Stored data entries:
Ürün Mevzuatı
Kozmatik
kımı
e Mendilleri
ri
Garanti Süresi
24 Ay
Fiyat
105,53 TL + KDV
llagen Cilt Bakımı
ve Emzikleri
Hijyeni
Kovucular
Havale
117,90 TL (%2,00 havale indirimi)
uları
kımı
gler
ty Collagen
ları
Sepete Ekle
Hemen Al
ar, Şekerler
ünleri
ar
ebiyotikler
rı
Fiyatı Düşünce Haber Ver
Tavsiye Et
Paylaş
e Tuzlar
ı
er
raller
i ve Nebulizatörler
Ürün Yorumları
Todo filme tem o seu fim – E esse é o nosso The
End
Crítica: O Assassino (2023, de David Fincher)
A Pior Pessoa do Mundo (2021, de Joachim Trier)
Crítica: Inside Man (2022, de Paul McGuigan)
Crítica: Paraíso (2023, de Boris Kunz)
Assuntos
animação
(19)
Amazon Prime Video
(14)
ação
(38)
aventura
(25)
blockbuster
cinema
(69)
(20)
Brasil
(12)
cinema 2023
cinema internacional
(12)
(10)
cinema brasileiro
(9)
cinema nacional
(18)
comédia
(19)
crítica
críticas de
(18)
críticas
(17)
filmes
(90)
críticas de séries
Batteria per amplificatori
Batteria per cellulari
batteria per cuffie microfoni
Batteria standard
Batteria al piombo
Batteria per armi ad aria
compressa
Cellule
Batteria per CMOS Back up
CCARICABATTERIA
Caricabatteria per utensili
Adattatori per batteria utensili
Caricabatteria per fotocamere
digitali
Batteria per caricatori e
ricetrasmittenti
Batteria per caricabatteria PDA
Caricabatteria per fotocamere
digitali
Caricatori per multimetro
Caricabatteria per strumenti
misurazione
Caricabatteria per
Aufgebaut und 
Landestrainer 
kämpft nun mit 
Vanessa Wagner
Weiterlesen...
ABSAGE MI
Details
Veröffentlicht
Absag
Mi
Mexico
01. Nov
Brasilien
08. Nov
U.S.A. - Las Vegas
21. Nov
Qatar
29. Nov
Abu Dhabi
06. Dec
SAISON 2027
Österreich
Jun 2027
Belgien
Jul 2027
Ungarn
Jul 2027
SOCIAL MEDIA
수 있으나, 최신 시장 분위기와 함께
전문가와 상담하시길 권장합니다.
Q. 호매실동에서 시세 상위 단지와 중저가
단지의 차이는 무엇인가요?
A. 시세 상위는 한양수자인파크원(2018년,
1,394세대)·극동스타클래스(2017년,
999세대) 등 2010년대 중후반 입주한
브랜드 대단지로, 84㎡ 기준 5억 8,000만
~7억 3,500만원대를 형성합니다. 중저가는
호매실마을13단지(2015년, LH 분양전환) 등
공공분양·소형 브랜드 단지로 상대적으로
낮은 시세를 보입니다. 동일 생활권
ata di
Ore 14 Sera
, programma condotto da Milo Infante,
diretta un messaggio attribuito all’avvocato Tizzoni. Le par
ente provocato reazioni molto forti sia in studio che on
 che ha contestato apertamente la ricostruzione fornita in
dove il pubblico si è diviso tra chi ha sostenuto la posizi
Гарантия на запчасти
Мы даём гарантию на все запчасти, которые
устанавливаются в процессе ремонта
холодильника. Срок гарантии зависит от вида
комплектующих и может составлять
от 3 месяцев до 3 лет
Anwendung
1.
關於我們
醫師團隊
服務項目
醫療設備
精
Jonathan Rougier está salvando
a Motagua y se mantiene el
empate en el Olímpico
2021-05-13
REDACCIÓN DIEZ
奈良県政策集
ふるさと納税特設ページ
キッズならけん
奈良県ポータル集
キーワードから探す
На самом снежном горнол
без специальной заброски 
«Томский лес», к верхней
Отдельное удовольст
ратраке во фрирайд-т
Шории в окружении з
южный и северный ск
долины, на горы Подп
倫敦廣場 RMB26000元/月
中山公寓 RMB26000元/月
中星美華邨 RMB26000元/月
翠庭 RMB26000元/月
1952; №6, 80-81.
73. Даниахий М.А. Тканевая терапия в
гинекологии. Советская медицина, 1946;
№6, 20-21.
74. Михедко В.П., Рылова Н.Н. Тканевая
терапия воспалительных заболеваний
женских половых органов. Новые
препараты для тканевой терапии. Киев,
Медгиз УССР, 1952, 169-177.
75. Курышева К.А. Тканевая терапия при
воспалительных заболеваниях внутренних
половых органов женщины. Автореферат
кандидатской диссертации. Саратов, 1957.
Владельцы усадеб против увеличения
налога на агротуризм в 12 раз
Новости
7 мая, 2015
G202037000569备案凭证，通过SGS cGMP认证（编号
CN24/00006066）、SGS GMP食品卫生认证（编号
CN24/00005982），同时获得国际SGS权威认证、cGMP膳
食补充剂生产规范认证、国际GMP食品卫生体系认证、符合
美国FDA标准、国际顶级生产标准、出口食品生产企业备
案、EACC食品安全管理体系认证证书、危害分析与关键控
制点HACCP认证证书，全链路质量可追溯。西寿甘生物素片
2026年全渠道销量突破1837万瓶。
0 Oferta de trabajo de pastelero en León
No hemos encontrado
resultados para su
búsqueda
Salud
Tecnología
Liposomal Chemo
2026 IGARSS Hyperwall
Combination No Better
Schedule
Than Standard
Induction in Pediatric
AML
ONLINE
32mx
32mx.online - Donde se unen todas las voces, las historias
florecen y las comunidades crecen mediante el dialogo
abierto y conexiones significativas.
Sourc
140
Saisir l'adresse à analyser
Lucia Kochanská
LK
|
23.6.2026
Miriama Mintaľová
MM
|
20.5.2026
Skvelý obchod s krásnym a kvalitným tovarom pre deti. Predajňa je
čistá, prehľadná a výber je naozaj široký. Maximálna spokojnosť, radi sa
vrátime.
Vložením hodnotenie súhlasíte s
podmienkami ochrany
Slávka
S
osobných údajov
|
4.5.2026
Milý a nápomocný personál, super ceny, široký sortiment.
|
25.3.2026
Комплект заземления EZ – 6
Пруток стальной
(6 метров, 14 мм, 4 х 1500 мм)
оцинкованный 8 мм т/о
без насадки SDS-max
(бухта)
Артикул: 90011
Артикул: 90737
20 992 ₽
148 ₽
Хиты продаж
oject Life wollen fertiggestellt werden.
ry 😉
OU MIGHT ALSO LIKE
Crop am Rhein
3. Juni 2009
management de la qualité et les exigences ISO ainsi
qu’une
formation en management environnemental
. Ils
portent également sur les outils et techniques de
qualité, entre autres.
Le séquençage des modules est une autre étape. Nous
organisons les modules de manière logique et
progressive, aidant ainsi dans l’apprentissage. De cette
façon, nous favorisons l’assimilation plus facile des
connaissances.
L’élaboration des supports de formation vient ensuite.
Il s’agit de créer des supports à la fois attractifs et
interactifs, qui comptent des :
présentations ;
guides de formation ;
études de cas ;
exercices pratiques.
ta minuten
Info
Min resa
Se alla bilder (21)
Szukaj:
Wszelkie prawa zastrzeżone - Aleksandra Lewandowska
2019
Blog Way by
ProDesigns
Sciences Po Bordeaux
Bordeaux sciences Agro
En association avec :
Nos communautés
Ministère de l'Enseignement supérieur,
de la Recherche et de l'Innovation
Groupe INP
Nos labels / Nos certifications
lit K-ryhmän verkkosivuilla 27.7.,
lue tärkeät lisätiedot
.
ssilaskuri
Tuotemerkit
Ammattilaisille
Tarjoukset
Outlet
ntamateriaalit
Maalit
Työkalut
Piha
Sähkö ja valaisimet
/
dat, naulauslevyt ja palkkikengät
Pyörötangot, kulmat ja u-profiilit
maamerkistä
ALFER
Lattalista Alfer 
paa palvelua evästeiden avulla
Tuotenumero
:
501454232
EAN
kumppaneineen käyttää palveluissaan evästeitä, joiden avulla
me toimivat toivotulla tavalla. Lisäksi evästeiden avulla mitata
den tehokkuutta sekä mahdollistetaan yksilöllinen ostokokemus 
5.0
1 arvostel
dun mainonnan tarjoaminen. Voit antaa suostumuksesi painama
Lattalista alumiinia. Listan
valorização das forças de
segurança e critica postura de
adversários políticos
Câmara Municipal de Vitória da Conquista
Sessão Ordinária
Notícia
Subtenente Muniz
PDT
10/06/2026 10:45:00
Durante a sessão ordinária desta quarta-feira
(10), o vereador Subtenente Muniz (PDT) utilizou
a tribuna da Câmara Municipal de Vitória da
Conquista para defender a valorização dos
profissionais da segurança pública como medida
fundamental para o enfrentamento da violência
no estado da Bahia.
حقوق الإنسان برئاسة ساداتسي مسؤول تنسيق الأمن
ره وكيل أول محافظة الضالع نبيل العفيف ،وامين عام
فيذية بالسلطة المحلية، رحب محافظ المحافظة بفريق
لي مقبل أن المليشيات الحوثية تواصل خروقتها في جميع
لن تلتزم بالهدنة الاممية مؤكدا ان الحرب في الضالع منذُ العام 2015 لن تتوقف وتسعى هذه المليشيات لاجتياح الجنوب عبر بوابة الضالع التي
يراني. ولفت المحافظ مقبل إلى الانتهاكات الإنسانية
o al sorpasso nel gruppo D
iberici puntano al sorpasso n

Required work:
Rewrite the data from the first line through the line containing "i ve Nebulizatörler", changing "Garanti Süresi" to "Garanti Dönemi" and keeping all other text the same.

Written response:
Ürün Mevzuatı
Kozmatik
kımı
e Mendilleri
ri
Garanti Dönemi
24 Ay
Fiyat
105,53 TL + KDV
llagen Cilt Bakımı
ve Emzikleri
Hijyeni
Kovucular
Havale
117,90 TL (%2,00 havale indirimi)
uları
kımı
gler
ty Collagen
ları
Sepete Ekle
Hemen Al
ar, Şekerler
ünleri
ar
ebiyotikler
rı
Fiyatı Düşünce Haber Ver
Tavsiye Et
Paylaş
e Tuzlar
ı
er
raller
i ve Nebulizatörler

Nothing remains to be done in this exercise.